Elle fait également remarquer que les cégeps, les universités et les écoles de formation ont beaucoup été influencés par le milieu anglo-saxon, soit Outward Bound et le mouvement scout, fondés sur une philosophie et des valeurs masculines. « On valorise la force physique, la prise de risque, la quête héroïque. » 

Le sentiment d’appartenance des femmes en prend un coup.

« Pourtant, c’est une richesse pour les entreprises de plein air d’avoir des filles dans leur équipe, affirme Renée-Claude Bastien. Ça fait des équipes performantes quand il y a des gars et des filles, ça donne une dynamique intéressante, ça amène un lien de confiance. »

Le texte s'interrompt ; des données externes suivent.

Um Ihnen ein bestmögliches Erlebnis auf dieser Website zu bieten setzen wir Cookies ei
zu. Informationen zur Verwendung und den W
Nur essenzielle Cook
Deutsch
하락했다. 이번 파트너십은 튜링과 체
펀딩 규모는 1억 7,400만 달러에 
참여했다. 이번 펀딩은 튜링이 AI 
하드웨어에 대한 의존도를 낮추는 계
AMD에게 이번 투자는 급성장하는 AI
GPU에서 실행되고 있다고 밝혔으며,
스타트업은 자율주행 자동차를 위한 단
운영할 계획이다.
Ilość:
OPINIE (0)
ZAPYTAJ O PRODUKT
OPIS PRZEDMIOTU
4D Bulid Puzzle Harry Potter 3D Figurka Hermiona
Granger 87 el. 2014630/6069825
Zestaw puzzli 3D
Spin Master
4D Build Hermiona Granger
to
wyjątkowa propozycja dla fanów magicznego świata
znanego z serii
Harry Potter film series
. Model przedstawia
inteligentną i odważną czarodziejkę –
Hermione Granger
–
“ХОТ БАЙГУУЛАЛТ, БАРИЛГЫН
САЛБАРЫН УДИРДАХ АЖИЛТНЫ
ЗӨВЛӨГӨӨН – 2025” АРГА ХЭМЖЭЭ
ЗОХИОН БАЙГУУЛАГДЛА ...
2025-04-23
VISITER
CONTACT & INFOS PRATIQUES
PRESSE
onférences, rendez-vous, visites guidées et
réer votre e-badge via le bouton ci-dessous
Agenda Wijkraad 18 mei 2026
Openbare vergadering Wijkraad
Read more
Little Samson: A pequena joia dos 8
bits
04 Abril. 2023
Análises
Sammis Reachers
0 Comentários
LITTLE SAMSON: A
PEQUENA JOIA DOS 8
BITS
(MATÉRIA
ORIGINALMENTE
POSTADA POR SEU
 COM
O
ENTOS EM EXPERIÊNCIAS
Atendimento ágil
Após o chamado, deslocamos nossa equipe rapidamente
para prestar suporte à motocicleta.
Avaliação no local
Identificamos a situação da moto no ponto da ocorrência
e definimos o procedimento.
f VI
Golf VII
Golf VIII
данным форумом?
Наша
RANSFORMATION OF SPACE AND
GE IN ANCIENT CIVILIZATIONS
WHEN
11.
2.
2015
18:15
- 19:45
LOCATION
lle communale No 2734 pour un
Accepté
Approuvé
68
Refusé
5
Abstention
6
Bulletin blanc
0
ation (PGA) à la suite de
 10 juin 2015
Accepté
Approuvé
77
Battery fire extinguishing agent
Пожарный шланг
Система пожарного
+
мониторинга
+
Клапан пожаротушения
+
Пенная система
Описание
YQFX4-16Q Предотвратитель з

PHOTO MARIE TISON, LA PRESSE

Sigi Schönthal au début d’un passage particulièrement difficile avant d’atteindre le refuge Mittellegi, sur l’Eiger

À mi-journée, Sigi Schönthal et sa cliente parviennent au sommet de l’Eiger et redescendent de l’autre côté pour aller prendre le train à la station Junfraujoch. Ainsi, Sigi revient assez tôt chez elle, à Interlaken, pour retrouver sa fillette de deux ans et demi. Pour une guide, un engagement de deux jours pour guider sur l’Eiger, c’est quand même pas mal.